## Passage shown
====================

Gibraltar
- Association: Gibraltar Volleyball Association
- Confederation: CEV
- FIVB ranking: NR (29 June 2025)

Uniforms
| Home | Away |

= Gibraltar women's national volleyball team =

Women's national volleyball team representing Gibraltar

The Gibraltar women's national volleyball team represents Gibraltar in international women's volleyball competitions and friendly matches, The Team Ruled and managed by the Gibraltar Volleyball Association that is a part of the Federation of International Volleyball (FIVB) as well as the European Volleyball Confederation (CEV), The Gibraltar Team also follow the Small Countries Association (SCA).
The Gibraltarians have never qualified to any major international tournaments like the FIVB World Championship or the CEV European Championship in contrast they often participate in the qualifiers for these tournaments as well they participate in regional competitions for small countries like the Small Countries Division Championship and the Island Games.

==History==
The Gibraltar Volleyball Association has been a member of the FIVB and the CEV since 1984.
The Gibraltar women's volleyball team made its international debut in September 1987 at the Island Games held in Guernsey. The Gibraltarian finished 2nd in their preliminary group, and lost to the Aland Islands team for the bronze medal match. Later the Gibraltar team participated in most of the volleyball tournaments of these multi-sport competitions, but did not manage to win any medal.
In addition, the Gibraltar team twice participated in the European Small Countries Championships. In 1992, the tournament was held in Gibraltar, where the home team won silver medal. At the preliminary stage of the tournament Gibraltar defeated the teams of Luxembourg and San Marino, in the semifinals the team of Cyprus, and in the final they lost to San Marino. In 2006, the Gibraltarian hosted one of the group stages of the European Championship qualifying tournament (Small Countries Division) Zone, but they were defeated by the teams of Liechtenstein and Luxembourg, losing both matches with a score of 0:3 and failing to score more than 11 points in any of the 6 sets played.
After a disappointing performance at the 2011 Island Games, where the Gibraltar volleyball team finished in 12th place, the Gibraltar national team did not participate in international competitions for 6 years.
In June 2017, the Gibraltar team was once again among the participants in the volleyball tournament of the Island Games held on the Swedish island of Gotland. After suffering 4 defeats in four matches in their preliminary stage group, the Gibraltarians managed to beat the Guernsey national team 3:0 in their last match for the 9th place. It is interesting that the position of the central blocker of the Gibraltar national team for many seasons is played by the president of the national volleyball association Emma Labrador.

====================

[Data drawn from a collection]
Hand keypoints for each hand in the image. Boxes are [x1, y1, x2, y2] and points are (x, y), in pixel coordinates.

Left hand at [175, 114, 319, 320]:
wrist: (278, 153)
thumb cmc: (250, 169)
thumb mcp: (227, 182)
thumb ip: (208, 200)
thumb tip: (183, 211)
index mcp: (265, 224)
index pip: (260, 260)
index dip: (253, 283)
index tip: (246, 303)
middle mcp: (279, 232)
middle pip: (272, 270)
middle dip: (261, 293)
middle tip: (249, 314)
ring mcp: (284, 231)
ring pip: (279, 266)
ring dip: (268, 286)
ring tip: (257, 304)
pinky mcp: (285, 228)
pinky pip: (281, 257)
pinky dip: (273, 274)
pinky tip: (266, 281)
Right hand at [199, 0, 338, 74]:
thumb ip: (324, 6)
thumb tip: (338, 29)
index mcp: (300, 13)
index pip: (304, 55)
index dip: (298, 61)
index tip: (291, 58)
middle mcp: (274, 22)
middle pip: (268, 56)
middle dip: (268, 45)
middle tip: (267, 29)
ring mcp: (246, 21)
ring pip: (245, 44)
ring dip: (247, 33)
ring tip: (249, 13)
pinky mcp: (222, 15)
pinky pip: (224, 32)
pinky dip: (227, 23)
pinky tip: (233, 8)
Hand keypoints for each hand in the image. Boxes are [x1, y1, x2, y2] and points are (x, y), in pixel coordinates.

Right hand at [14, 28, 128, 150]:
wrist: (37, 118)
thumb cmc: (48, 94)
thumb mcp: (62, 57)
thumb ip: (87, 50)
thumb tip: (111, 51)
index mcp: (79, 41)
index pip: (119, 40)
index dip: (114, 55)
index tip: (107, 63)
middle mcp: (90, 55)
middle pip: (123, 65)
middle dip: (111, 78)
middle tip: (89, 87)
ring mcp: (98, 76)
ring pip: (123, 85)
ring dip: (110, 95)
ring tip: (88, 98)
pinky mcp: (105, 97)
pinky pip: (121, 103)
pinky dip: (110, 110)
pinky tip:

====================

## Tasks to carry out
**a)** List every national team that the article on the Gibraltar women's volleyball team says Gibraltar defeated.
**b)** Echo the article on the Gibraltar women's volleyball team word for word, from "The Gibraltar women's national" to "the Island Games.".
None of this data is needed for the work.

## Results of the tasks
**a)** Luxembourg, San Marino, Cyprus, Guernsey

**b)**
The Gibraltar women's national volleyball team represents Gibraltar in international women's volleyball competitions and friendly matches, The Team Ruled and managed by the Gibraltar Volleyball Association that is a part of the Federation of International Volleyball (FIVB) as well as the European Volleyball Confederation (CEV), The Gibraltar Team also follow the Small Countries Association (SCA).
The Gibraltarians have never qualified to any major international tournaments like the FIVB World Championship or the CEV European Championship in contrast they often participate in the qualifiers for these tournaments as well they participate in regional competitions for small countries like the Small Countries Division Championship and the Island Games.